[Opening Dataset excerpts section]

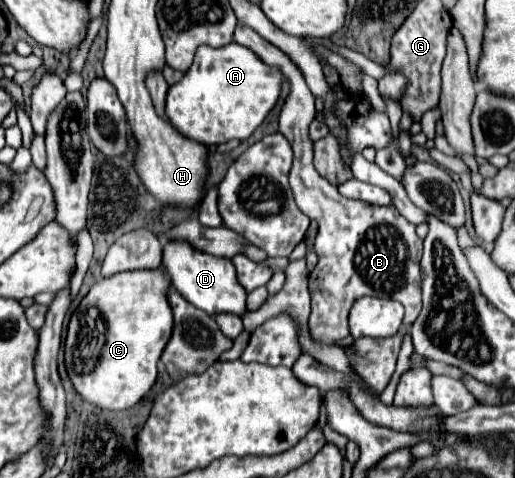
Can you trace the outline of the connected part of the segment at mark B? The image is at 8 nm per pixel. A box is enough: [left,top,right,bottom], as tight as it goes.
[235,25,421,347]

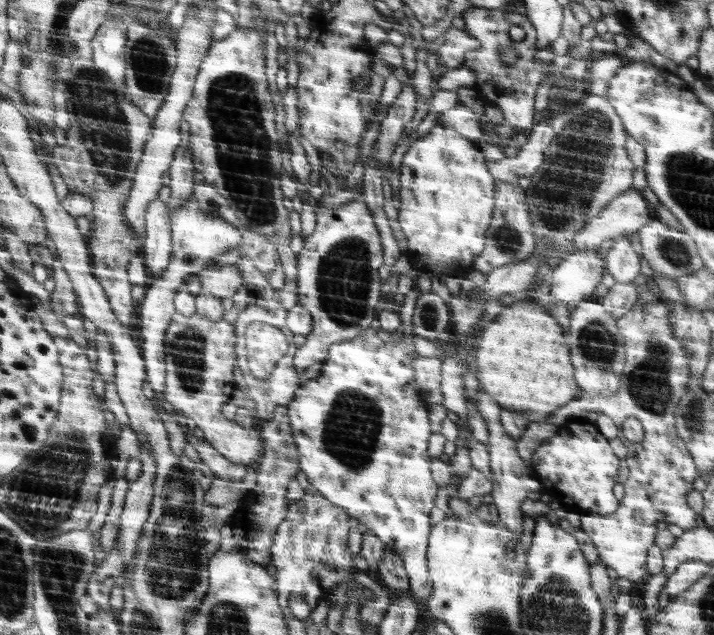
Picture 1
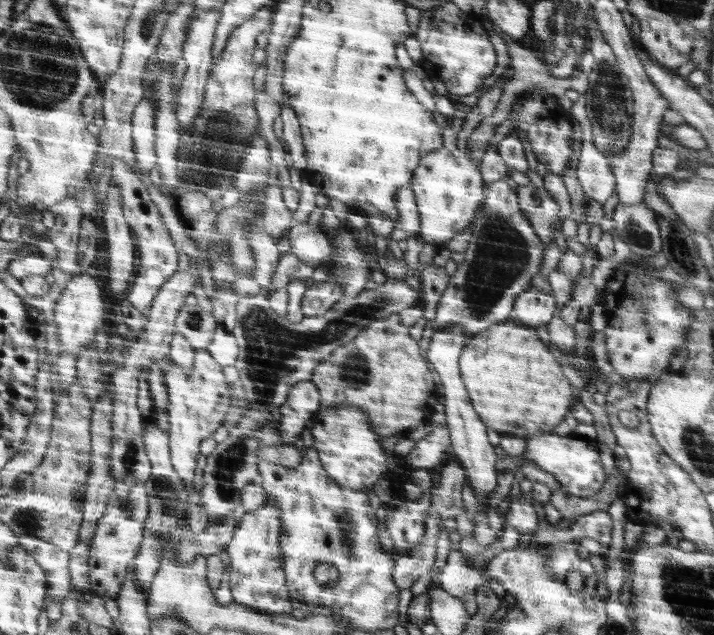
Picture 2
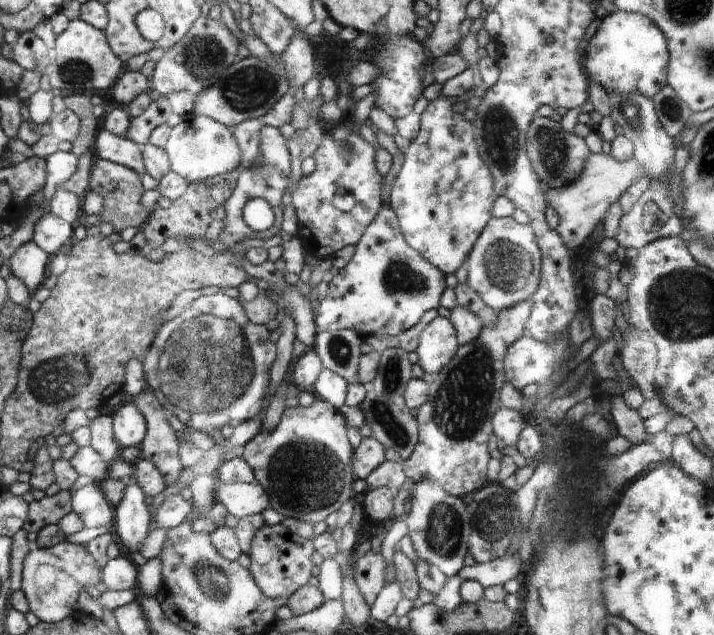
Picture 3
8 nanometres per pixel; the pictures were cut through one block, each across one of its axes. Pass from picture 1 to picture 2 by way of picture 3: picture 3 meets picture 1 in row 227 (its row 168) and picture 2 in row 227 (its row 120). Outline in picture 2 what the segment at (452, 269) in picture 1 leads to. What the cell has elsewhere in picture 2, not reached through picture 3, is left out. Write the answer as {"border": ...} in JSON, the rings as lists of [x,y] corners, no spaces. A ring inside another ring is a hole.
{"border":[[[452,144],[426,155],[418,163],[414,180],[410,180],[409,186],[414,192],[419,212],[419,234],[426,244],[446,246],[454,236],[470,226],[476,208],[484,200],[484,180],[480,176],[478,162],[474,162],[467,151],[462,152]]]}

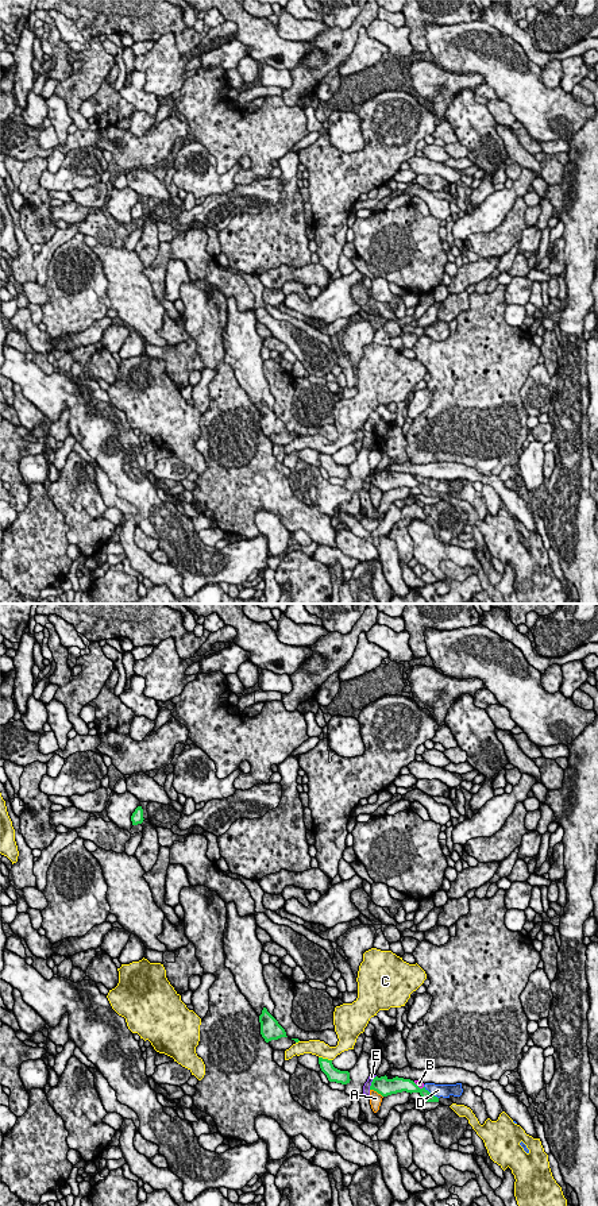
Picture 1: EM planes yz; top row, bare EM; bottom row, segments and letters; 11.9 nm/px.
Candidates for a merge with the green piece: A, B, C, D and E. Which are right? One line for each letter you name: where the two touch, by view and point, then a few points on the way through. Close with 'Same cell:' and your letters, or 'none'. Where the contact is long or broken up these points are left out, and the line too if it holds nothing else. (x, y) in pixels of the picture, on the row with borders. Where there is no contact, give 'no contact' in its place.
Same cell: none

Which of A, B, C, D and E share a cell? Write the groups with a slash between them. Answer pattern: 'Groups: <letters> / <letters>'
Groups: A / B D / C / E

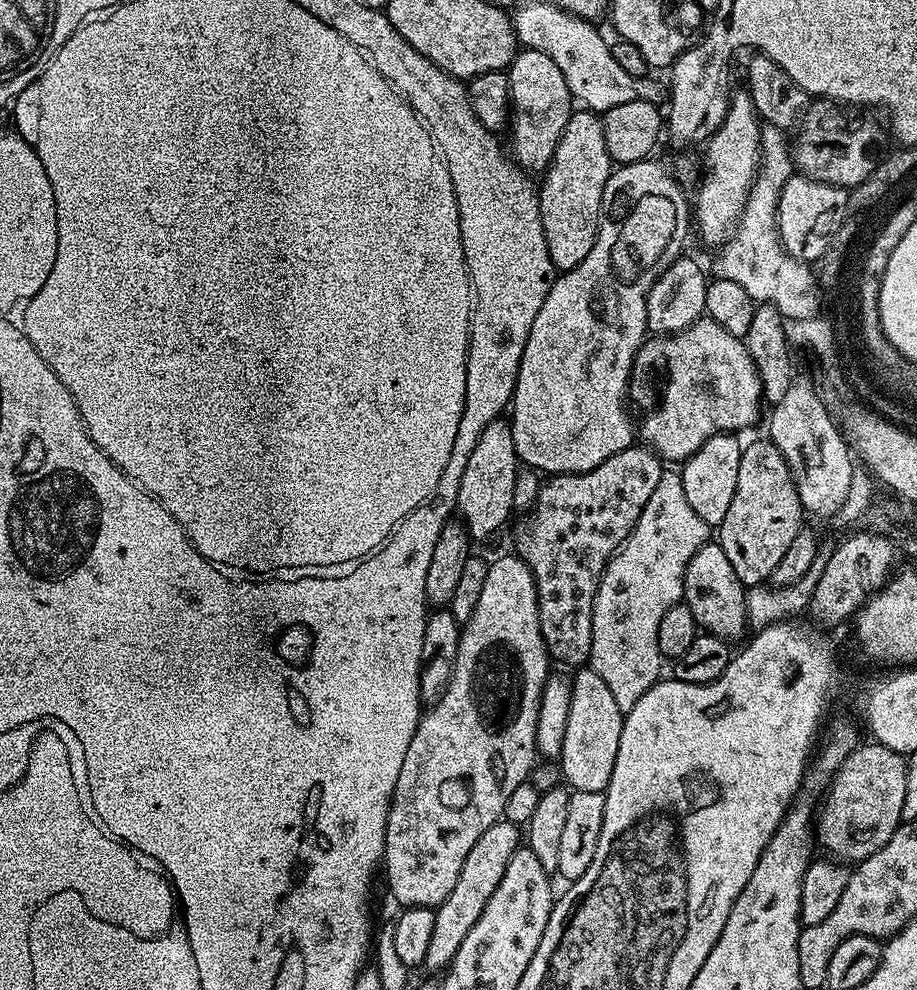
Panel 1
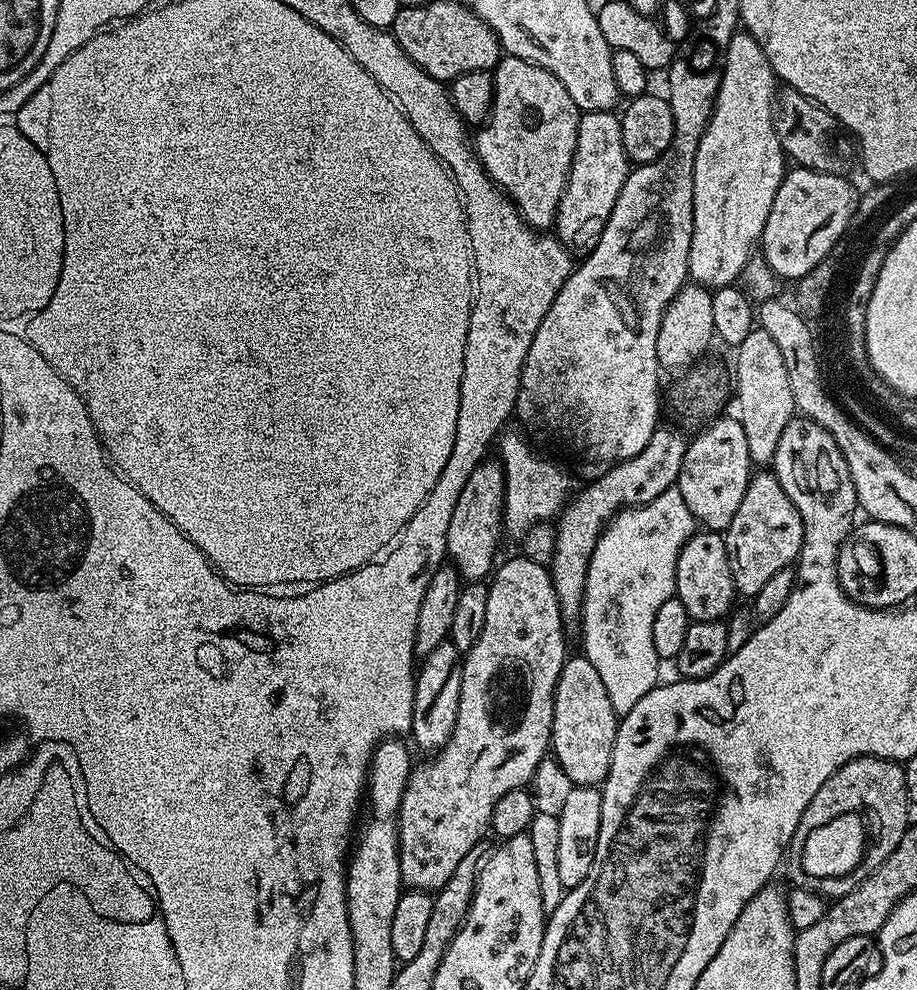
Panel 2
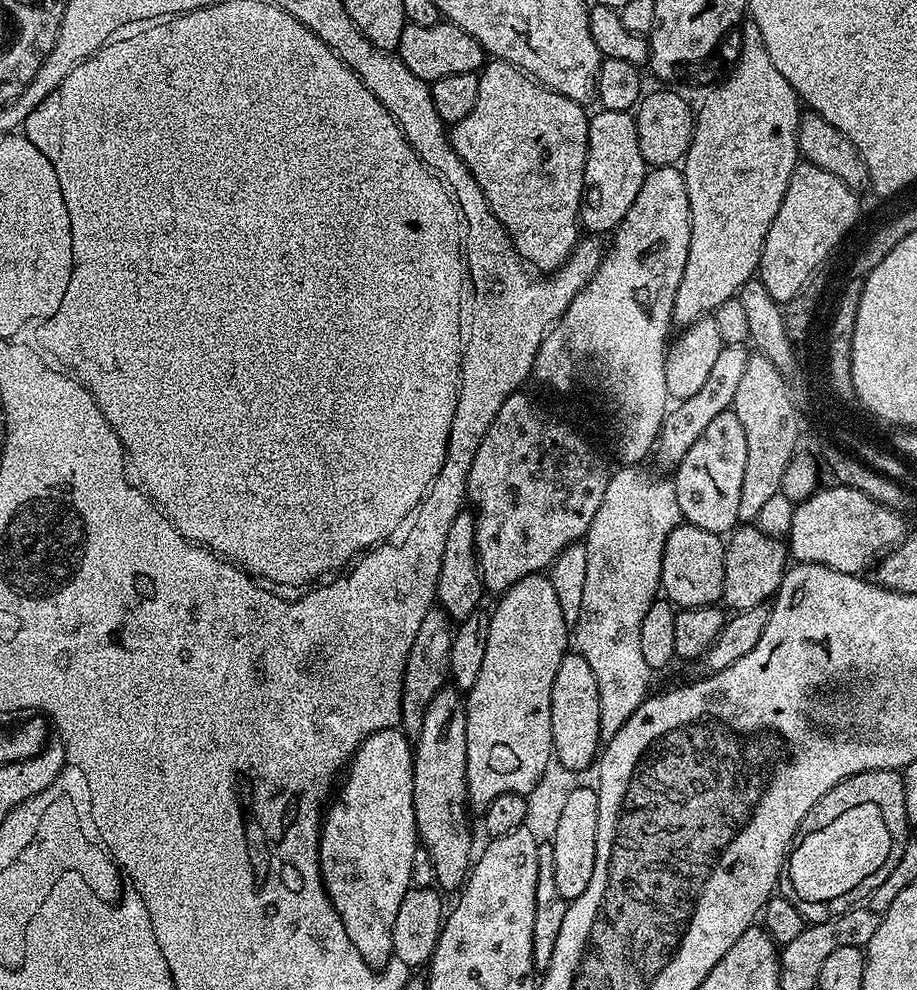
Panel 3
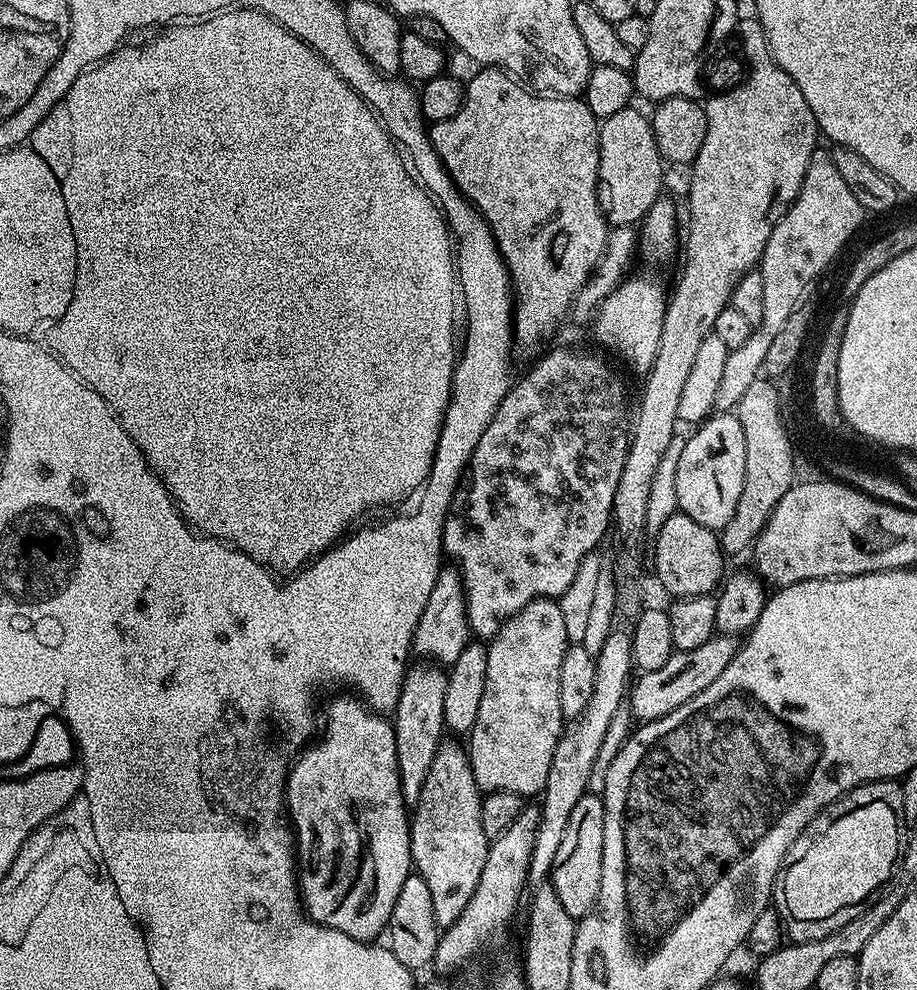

[Closing Dataset excerpts section]

**Task prompt**:
Nothing but the listing, copied exactly and stripped of its images, should appear in the response.

**Response for this exercise**:
Can you trace the outline of the connected part of the segment at mark B? The image is at 8 nm per pixel. A box is enough: [left,top,right,bottom], as tight as it goes.
[235,25,421,347]

Picture 1
Picture 2
Picture 3
8 nanometres per pixel; the pictures were cut through one block, each across one of its axes. Pass from picture 1 to picture 2 by way of picture 3: picture 3 meets picture 1 in row 227 (its row 168) and picture 2 in row 227 (its row 120). Outline in picture 2 what the segment at (452, 269) in picture 1 leads to. What the cell has elsewhere in picture 2, not reached through picture 3, is left out. Write the answer as {"border": ...} in JSON, the rings as lists of [x,y] corners, no spaces. A ring inside another ring is a hole.
{"border":[[[452,144],[426,155],[418,163],[414,180],[410,180],[409,186],[414,192],[419,212],[419,234],[426,244],[446,246],[454,236],[470,226],[476,208],[484,200],[484,180],[480,176],[478,162],[474,162],[467,151],[462,152]]]}

Picture 1: EM planes yz; top row, bare EM; bottom row, segments and letters; 11.9 nm/px.
Candidates for a merge with the green piece: A, B, C, D and E. Which are right? One line for each letter you name: where the two touch, by view and point, then a few points on the way through. Close with 'Same cell:' and your letters, or 'none'. Where the contact is long or broken up these points are left out, and the line too if it holds nothing else. (x, y) in pixels of the picture, on the row with borders. Where there is no contact, give 'no contact' in its place.
Same cell: none

Which of A, B, C, D and E share a cell? Write the groups with a slash between them. Answer pattern: 'Groups: <letters> / <letters>'
Groups: A / B D / C / E

Panel 1
Panel 2
Panel 3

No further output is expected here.